● REQUIREMENT A
In the entries below, copy out the lines starting at the one that contains "[145, 210, 295, 367]" and ending with the one that contains "Two bottles on table", both included.
..........
Texworld NYC: Experts Say Sourcing Could Be on Course for ‘Catastrophe’

Softening sales. Logistics layoffs. A mass manufacturing exodus from China. With such issues at play, 2024’s sourcing outlook could be a stormy one.

In a candid conversation moderated by Sourcing Journal founder Edward Hertzman at Texworld New York City on Tuesday, experts discussed the uncertainty the industry faces in the year ahead.

More from Sourcing Journal

“Continuity of supply is, I would say, one of the biggest challenges and what is keeping many of the sourcing executives awake at night,” Murali Gokki, managing director of Berkeley Research Group (BRG), said. “And it comes from two sources: one is the supplier base and the second is global shipping and logistics.”

There’s a softening reliance on China as a manufacturing base, but emerging markets have also faced difficulty in re-creating China’s strengths. China still dominates in terms of raw materials, but its suppliers are “financially stressed” considering that as interest rates climb, importers’ requests for longer payment terms do, too. Logistics holdups in the Suez Canal and Panama Canal are forcing shippers to reroute their lanes, contributing to longer lead times and uncertainty surrounding container availability.
..........
● REQUIREMENT B
Continue the article on the 2024 sourcing outlook, picking up after its last sentence.
..........
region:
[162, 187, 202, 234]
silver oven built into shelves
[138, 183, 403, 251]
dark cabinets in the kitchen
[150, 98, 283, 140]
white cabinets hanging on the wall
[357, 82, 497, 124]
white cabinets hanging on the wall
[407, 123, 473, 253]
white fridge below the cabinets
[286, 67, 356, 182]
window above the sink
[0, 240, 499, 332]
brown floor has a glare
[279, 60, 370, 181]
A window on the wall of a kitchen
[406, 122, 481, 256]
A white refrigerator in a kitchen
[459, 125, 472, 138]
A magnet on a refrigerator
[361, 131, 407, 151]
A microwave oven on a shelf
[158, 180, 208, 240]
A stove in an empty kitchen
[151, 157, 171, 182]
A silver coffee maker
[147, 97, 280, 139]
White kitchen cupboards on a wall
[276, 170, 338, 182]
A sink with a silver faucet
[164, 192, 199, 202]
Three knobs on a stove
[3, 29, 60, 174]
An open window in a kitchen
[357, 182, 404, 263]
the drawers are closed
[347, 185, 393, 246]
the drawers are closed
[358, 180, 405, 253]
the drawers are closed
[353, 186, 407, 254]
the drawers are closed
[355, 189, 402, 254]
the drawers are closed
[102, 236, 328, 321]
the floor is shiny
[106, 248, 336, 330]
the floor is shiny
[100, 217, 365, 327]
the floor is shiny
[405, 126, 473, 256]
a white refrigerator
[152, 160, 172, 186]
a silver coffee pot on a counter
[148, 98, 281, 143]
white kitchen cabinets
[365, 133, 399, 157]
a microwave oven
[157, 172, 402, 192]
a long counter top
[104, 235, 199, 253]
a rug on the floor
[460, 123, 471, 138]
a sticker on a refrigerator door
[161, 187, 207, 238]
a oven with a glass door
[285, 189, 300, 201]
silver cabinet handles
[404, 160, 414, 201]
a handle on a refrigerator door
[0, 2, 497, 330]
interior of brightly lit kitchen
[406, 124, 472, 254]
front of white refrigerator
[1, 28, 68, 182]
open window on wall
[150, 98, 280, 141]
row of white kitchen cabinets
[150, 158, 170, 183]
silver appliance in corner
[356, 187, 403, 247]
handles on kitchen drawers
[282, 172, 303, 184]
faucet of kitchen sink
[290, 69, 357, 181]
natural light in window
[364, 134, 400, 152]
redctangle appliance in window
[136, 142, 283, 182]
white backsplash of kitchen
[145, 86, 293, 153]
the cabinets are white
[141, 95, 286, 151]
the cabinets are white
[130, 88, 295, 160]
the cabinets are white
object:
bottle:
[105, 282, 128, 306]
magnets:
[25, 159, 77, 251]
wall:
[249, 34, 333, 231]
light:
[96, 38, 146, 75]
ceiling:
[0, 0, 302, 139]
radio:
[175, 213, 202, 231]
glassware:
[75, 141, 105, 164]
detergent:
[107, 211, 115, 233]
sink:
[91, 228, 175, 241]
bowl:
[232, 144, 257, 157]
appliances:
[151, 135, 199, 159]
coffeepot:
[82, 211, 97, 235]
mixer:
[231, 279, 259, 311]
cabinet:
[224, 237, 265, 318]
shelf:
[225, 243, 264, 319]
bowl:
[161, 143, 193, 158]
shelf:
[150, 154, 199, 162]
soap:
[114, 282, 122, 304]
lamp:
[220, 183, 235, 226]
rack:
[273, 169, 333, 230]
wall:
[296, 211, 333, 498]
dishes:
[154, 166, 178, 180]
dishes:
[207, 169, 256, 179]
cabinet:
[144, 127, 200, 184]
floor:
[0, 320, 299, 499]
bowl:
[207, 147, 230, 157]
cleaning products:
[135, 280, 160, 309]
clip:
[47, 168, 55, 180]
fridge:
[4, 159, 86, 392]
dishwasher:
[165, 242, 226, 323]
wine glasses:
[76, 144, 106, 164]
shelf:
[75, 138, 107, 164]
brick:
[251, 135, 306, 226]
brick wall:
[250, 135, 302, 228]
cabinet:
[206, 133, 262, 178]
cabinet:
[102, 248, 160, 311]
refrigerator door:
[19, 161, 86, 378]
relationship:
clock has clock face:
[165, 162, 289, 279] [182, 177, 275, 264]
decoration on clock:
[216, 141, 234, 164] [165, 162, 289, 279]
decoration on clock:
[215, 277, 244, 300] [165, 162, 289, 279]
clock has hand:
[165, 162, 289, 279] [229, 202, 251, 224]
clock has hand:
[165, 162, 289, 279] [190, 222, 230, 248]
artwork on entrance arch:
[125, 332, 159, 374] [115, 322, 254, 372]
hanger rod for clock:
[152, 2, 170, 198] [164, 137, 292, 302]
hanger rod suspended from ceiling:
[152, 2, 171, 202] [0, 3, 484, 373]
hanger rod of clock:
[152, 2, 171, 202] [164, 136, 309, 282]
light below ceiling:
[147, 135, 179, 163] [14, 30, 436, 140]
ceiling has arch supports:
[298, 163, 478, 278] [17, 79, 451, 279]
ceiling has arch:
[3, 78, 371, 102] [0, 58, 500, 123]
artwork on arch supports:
..........
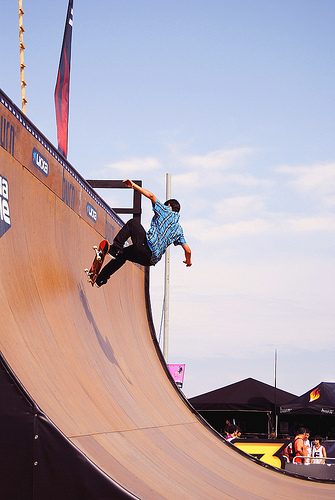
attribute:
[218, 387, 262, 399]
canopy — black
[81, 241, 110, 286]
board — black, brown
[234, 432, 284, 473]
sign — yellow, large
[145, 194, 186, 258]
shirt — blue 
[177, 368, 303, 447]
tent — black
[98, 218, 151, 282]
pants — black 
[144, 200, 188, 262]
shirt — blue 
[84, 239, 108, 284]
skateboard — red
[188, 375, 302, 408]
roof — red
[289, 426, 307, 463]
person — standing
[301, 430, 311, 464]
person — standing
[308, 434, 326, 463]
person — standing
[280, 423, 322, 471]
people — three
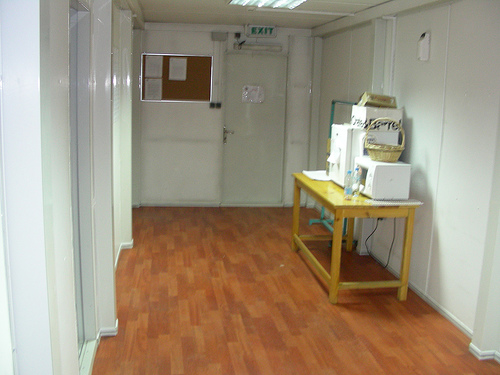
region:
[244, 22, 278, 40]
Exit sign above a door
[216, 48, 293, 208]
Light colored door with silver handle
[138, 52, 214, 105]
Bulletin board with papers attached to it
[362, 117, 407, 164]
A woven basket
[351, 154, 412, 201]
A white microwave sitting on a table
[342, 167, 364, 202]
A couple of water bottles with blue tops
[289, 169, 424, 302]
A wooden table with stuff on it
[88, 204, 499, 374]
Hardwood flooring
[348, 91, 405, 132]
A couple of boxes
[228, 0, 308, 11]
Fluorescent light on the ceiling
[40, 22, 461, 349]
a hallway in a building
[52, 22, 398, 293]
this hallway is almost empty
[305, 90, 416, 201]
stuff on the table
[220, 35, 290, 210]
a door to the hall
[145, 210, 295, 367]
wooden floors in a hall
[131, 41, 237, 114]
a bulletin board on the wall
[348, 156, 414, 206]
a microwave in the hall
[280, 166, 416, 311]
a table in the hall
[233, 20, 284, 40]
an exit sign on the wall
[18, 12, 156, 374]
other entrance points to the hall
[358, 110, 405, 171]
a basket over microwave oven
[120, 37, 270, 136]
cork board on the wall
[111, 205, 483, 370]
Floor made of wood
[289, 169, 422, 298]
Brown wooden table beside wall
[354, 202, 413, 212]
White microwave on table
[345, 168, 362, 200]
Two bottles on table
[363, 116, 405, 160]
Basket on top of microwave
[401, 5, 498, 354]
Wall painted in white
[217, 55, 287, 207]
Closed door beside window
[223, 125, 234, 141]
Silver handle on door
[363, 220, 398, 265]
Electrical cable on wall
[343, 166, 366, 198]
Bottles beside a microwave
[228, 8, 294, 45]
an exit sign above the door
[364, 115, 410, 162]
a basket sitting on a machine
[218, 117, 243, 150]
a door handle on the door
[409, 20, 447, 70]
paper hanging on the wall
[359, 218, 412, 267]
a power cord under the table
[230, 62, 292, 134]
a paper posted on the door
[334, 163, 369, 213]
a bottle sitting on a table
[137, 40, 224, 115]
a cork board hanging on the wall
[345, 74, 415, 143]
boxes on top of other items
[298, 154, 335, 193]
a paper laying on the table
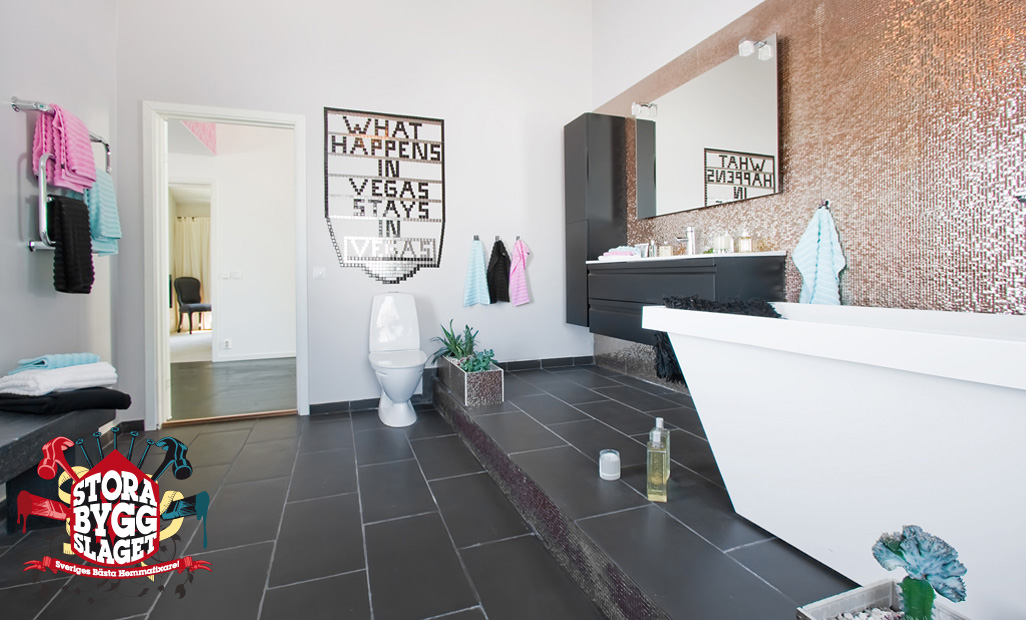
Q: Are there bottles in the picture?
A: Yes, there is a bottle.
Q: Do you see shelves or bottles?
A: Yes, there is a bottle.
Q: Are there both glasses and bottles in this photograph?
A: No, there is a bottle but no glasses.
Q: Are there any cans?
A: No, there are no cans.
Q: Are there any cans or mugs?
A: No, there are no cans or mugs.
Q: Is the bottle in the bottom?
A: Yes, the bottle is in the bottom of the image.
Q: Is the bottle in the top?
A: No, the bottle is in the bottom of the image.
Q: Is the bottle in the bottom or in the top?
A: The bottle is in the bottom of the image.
..........
● WRITTEN ANSWER A
[145, 210, 295, 367]
wooden floors in a hall
[131, 41, 237, 114]
a bulletin board on the wall
[348, 156, 414, 206]
a microwave in the hall
[280, 166, 416, 311]
a table in the hall
[233, 20, 284, 40]
an exit sign on the wall
[18, 12, 156, 374]
other entrance points to the hall
[358, 110, 405, 171]
a basket over microwave oven
[120, 37, 270, 136]
cork board on the wall
[111, 205, 483, 370]
Floor made of wood
[289, 169, 422, 298]
Brown wooden table beside wall
[354, 202, 413, 212]
White microwave on table
[345, 168, 362, 200]
Two bottles on table

● WRITTEN ANSWER B
“So yes, there are challenges around traceability and sustainability, but what’s keeping senior executives awake at night is having a reliable global supply chain,” Gokki said.

Given the erratic market, planning for volatility is necessary. According to Gokki, forecasting demands are coming in earlier and earlier, making them less and less reliable and causing friction within the buyer-supplier relationship.

“I think that the relationship is definitely strained,” he said. “The reality is that all of the legacy processes and tools are not up to the standard to actually solve for this. Buyers and suppliers have to really start working closer than ever before to solve for this.”

However, Sparc Group, the parent company of Aeropostale and Forever 21, believes it depends on the strength of a brand’s individual relationships.

“At Sparc, we take our vendors as the backbone; they are sort of the heart without which you can’t work,” Mansi Thar Arora, group vice president of sourcing and product development, said. “When you have that mutual interest to protect each other…we are able to create a collaboration.”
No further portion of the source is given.